E' l’ultima "arringa": manca poco all'ora della cena. Poi, "dopo circa tre quarti d'ora", come dice il racconto che abbiamo rinvenuto e il cui autore è rimasto sconosciuto, si raduneranno tutti nella sede dell'Unione cattolica, "col permesso delle loro spose". C'è anche un impiegato delle poste. Il notaio ancora non è arrivato. E' il momento buono, secondo don Pasquinucci, per un supplemento di predica, magari condita da un bicchiere di "bianco" secco dell’Elba.
Il sacerdote vuole che i suoi parrocchiani siano pienamente coscienti di ciò che stanno per fare, anche perché l'impresa, un domani, potrebbe coinvolgere direttamente le loro già scarne sostanze.
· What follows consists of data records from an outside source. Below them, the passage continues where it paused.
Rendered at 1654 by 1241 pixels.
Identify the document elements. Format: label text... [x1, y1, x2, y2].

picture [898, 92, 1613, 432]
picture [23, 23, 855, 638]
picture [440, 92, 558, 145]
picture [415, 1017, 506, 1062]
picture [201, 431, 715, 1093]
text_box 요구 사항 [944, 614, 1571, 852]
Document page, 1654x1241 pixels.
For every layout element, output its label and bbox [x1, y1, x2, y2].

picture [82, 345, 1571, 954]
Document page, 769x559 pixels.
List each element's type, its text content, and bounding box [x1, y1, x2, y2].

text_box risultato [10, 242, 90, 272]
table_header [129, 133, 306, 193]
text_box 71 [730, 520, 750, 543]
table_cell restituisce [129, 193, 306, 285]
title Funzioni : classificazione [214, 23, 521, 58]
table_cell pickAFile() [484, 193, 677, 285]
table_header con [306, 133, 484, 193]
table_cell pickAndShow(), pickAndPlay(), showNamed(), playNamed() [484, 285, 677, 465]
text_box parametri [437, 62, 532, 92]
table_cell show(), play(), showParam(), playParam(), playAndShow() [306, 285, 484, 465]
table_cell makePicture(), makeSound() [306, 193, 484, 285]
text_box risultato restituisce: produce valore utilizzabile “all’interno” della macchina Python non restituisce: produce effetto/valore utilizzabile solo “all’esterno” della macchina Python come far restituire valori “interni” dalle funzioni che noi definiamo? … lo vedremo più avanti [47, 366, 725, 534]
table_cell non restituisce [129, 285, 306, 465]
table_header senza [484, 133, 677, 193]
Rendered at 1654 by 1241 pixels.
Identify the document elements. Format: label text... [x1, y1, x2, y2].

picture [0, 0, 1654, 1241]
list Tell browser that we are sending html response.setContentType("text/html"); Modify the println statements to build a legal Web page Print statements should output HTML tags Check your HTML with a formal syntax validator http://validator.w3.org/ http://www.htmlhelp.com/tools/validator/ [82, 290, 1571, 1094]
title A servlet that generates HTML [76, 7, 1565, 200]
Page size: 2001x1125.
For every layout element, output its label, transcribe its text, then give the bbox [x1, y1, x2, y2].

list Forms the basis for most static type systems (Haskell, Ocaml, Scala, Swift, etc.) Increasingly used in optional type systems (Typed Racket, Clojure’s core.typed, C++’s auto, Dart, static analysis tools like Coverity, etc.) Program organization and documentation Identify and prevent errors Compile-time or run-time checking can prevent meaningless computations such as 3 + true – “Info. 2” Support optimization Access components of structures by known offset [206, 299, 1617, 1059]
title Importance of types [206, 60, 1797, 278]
Eccolo allora a spiegare le caratteristiche delle cooperative, di persone umili che insieme hanno creato spacci alimentari, che insieme si sono costruiti la casa, che insieme hanno fatto una banca, la Cassa rurale, nel Trentino, nel Veneto, in Sicilia ed anche in altri posti, "qui in Toscana". Molti sono scettici: "siamo noi ad aver bisogno di soldi - fa uno - e ci si mette a far la banca?". E un altro: "Quelli che i soldi li hanno li portano alle banche grandi... oppure fanno il piacere di prestarli direttamente, tenendo abbastanza in corda chi glieli chiede".
Per svariati motivi non si sentono neppure all'altezza dell'iniziativa: "Io, signor pievano, non so nemmeno far la mia firma".
Ma don Pasquinucci li rincuora: "Una cosa fondamentale ci vuole ed è che si scelgano a far parte della società dei galantuomini, dei buoni cristiani, dei lavoratori, degli onesti cittadini: il resto viene da sé, come il frutto meritato di una buona azione assistita dalla Divina Provvidenza". Poi, incoraggiato dall'arrivo di altri due preti, don Pasquinucci scende nei dettagli e spiega le varie fasi della costituzione.
La maggioranza è ormai con lui; all'arrivo del notaio Ferretti "erano tutti pressoché pronti, non senza un certo compiacimento misto a un senso religioso, a formar la pietra miliare di una costruzione che si sarebbe beneficamente protratta ed ingrandita negli anni".
Poi l'atto vero e proprio e le firme. E infine: "Altri fiaschi di vino furono adoperati per suggellare l'avvenimento verificatosi senza clamore alcuno, mentre anzi quasi tutti i concittadini erano sprofondati nel sonno. Si era infatti fatta l'ultima ora del giorno e le stelle continuavano a brillare nel cielo".